Collected data entries

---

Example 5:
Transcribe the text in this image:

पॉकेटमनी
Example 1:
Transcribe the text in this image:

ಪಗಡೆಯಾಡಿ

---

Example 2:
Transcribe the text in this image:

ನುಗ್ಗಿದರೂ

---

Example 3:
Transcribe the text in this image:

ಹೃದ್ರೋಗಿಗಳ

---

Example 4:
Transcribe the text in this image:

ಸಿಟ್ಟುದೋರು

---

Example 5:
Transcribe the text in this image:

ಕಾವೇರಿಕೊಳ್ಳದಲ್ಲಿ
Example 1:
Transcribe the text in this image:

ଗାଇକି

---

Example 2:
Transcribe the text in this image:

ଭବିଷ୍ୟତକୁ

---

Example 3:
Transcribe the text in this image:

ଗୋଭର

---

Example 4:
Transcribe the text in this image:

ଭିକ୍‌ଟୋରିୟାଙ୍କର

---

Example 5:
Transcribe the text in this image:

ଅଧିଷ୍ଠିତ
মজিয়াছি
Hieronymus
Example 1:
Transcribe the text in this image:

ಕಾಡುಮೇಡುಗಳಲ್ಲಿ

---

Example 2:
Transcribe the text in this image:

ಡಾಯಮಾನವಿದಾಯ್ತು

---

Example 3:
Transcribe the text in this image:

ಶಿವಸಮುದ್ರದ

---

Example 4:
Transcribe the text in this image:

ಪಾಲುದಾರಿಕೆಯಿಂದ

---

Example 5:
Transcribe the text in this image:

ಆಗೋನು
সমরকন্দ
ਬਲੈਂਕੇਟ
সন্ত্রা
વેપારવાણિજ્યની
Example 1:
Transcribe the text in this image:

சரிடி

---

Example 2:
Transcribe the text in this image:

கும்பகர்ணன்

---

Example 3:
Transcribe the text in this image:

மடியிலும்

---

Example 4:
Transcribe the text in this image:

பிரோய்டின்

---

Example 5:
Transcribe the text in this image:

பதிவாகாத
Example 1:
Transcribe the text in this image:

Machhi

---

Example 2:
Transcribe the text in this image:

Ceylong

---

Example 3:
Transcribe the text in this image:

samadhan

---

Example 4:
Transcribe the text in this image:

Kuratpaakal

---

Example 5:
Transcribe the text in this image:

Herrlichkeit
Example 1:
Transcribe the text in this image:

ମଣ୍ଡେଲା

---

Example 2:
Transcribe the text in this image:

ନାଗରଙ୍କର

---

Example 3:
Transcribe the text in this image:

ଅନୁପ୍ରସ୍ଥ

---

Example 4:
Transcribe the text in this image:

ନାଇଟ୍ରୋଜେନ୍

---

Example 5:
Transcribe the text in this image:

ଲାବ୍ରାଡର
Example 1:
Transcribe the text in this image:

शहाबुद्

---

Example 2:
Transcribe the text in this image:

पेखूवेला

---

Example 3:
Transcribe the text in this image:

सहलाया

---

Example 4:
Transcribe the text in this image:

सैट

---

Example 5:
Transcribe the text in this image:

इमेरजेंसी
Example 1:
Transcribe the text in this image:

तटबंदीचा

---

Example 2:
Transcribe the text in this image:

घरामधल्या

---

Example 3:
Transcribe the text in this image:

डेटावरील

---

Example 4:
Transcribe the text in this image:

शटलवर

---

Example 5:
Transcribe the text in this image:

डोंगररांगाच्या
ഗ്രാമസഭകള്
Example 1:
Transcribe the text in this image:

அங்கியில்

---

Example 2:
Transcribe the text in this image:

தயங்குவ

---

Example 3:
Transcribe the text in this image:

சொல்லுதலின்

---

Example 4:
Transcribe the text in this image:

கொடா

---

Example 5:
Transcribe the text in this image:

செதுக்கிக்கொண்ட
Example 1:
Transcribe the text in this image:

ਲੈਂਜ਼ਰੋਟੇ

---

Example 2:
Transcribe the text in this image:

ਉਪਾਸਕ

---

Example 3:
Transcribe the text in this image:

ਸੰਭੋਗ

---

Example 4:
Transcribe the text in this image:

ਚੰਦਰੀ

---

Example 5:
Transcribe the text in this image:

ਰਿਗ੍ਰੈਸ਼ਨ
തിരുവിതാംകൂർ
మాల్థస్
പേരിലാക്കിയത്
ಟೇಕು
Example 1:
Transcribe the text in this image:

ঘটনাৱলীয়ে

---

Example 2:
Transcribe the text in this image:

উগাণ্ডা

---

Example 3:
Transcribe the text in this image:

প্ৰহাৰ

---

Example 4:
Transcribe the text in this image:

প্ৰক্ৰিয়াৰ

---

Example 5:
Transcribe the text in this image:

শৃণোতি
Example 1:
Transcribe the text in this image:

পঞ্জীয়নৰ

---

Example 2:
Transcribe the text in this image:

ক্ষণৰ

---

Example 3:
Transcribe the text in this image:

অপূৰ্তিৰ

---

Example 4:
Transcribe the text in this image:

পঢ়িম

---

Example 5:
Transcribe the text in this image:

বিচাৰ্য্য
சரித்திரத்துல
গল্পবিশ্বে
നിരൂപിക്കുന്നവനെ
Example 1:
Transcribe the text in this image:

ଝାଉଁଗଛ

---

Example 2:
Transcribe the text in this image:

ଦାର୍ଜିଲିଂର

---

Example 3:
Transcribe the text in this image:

◆ TASK PROMPT: Reproduce each entry above character for character.

◆ TASK OUTPUT:
---

Example 5:
Transcribe the text in this image:

पॉकेटमनी
Example 1:
Transcribe the text in this image:

ಪಗಡೆಯಾಡಿ

---

Example 2:
Transcribe the text in this image:

ನುಗ್ಗಿದರೂ

---

Example 3:
Transcribe the text in this image:

ಹೃದ್ರೋಗಿಗಳ

---

Example 4:
Transcribe the text in this image:

ಸಿಟ್ಟುದೋರು

---

Example 5:
Transcribe the text in this image:

ಕಾವೇರಿಕೊಳ್ಳದಲ್ಲಿ
Example 1:
Transcribe the text in this image:

ଗାଇକି

---

Example 2:
Transcribe the text in this image:

ଭବିଷ୍ୟତକୁ

---

Example 3:
Transcribe the text in this image:

ଗୋଭର

---

Example 4:
Transcribe the text in this image:

ଭିକ୍‌ଟୋରିୟାଙ୍କର

---

Example 5:
Transcribe the text in this image:

ଅଧିଷ୍ଠିତ
মজিয়াছি
Hieronymus
Example 1:
Transcribe the text in this image:

ಕಾಡುಮೇಡುಗಳಲ್ಲಿ

---

Example 2:
Transcribe the text in this image:

ಡಾಯಮಾನವಿದಾಯ್ತು

---

Example 3:
Transcribe the text in this image:

ಶಿವಸಮುದ್ರದ

---

Example 4:
Transcribe the text in this image:

ಪಾಲುದಾರಿಕೆಯಿಂದ

---

Example 5:
Transcribe the text in this image:

ಆಗೋನು
সমরকন্দ
ਬਲੈਂਕੇਟ
সন্ত্রা
વેપારવાણિજ્યની
Example 1:
Transcribe the text in this image:

சரிடி

---

Example 2:
Transcribe the text in this image:

கும்பகர்ணன்

---

Example 3:
Transcribe the text in this image:

மடியிலும்

---

Example 4:
Transcribe the text in this image:

பிரோய்டின்

---

Example 5:
Transcribe the text in this image:

பதிவாகாத
Example 1:
Transcribe the text in this image:

Machhi

---

Example 2:
Transcribe the text in this image:

Ceylong

---

Example 3:
Transcribe the text in this image:

samadhan

---

Example 4:
Transcribe the text in this image:

Kuratpaakal

---

Example 5:
Transcribe the text in this image:

Herrlichkeit
Example 1:
Transcribe the text in this image:

ମଣ୍ଡେଲା

---

Example 2:
Transcribe the text in this image:

ନାଗରଙ୍କର

---

Example 3:
Transcribe the text in this image:

ଅନୁପ୍ରସ୍ଥ

---

Example 4:
Transcribe the text in this image:

ନାଇଟ୍ରୋଜେନ୍

---

Example 5:
Transcribe the text in this image:

ଲାବ୍ରାଡର
Example 1:
Transcribe the text in this image:

शहाबुद्

---

Example 2:
Transcribe the text in this image:

पेखूवेला

---

Example 3:
Transcribe the text in this image:

सहलाया

---

Example 4:
Transcribe the text in this image:

सैट

---

Example 5:
Transcribe the text in this image:

इमेरजेंसी
Example 1:
Transcribe the text in this image:

तटबंदीचा

---

Example 2:
Transcribe the text in this image:

घरामधल्या

---

Example 3:
Transcribe the text in this image:

डेटावरील

---

Example 4:
Transcribe the text in this image:

शटलवर

---

Example 5:
Transcribe the text in this image:

डोंगररांगाच्या
ഗ്രാമസഭകള്
Example 1:
Transcribe the text in this image:

அங்கியில்

---

Example 2:
Transcribe the text in this image:

தயங்குவ

---

Example 3:
Transcribe the text in this image:

சொல்லுதலின்

---

Example 4:
Transcribe the text in this image:

கொடா

---

Example 5:
Transcribe the text in this image:

செதுக்கிக்கொண்ட
Example 1:
Transcribe the text in this image:

ਲੈਂਜ਼ਰੋਟੇ

---

Example 2:
Transcribe the text in this image:

ਉਪਾਸਕ

---

Example 3:
Transcribe the text in this image:

ਸੰਭੋਗ

---

Example 4:
Transcribe the text in this image:

ਚੰਦਰੀ

---

Example 5:
Transcribe the text in this image:

ਰਿਗ੍ਰੈਸ਼ਨ
തിരുവിതാംകൂർ
మాల్థస్
പേരിലാക്കിയത്
ಟೇಕು
Example 1:
Transcribe the text in this image:

ঘটনাৱলীয়ে

---

Example 2:
Transcribe the text in this image:

উগাণ্ডা

---

Example 3:
Transcribe the text in this image:

প্ৰহাৰ

---

Example 4:
Transcribe the text in this image:

প্ৰক্ৰিয়াৰ

---

Example 5:
Transcribe the text in this image:

শৃণোতি
Example 1:
Transcribe the text in this image:

পঞ্জীয়নৰ

---

Example 2:
Transcribe the text in this image:

ক্ষণৰ

---

Example 3:
Transcribe the text in this image:

অপূৰ্তিৰ

---

Example 4:
Transcribe the text in this image:

পঢ়িম

---

Example 5:
Transcribe the text in this image:

বিচাৰ্য্য
சரித்திரத்துல
গল্পবিশ্বে
നിരൂപിക്കുന്നവനെ
Example 1:
Transcribe the text in this image:

ଝାଉଁଗଛ

---

Example 2:
Transcribe the text in this image:

ଦାର୍ଜିଲିଂର

---

Example 3:
Transcribe the text in this image:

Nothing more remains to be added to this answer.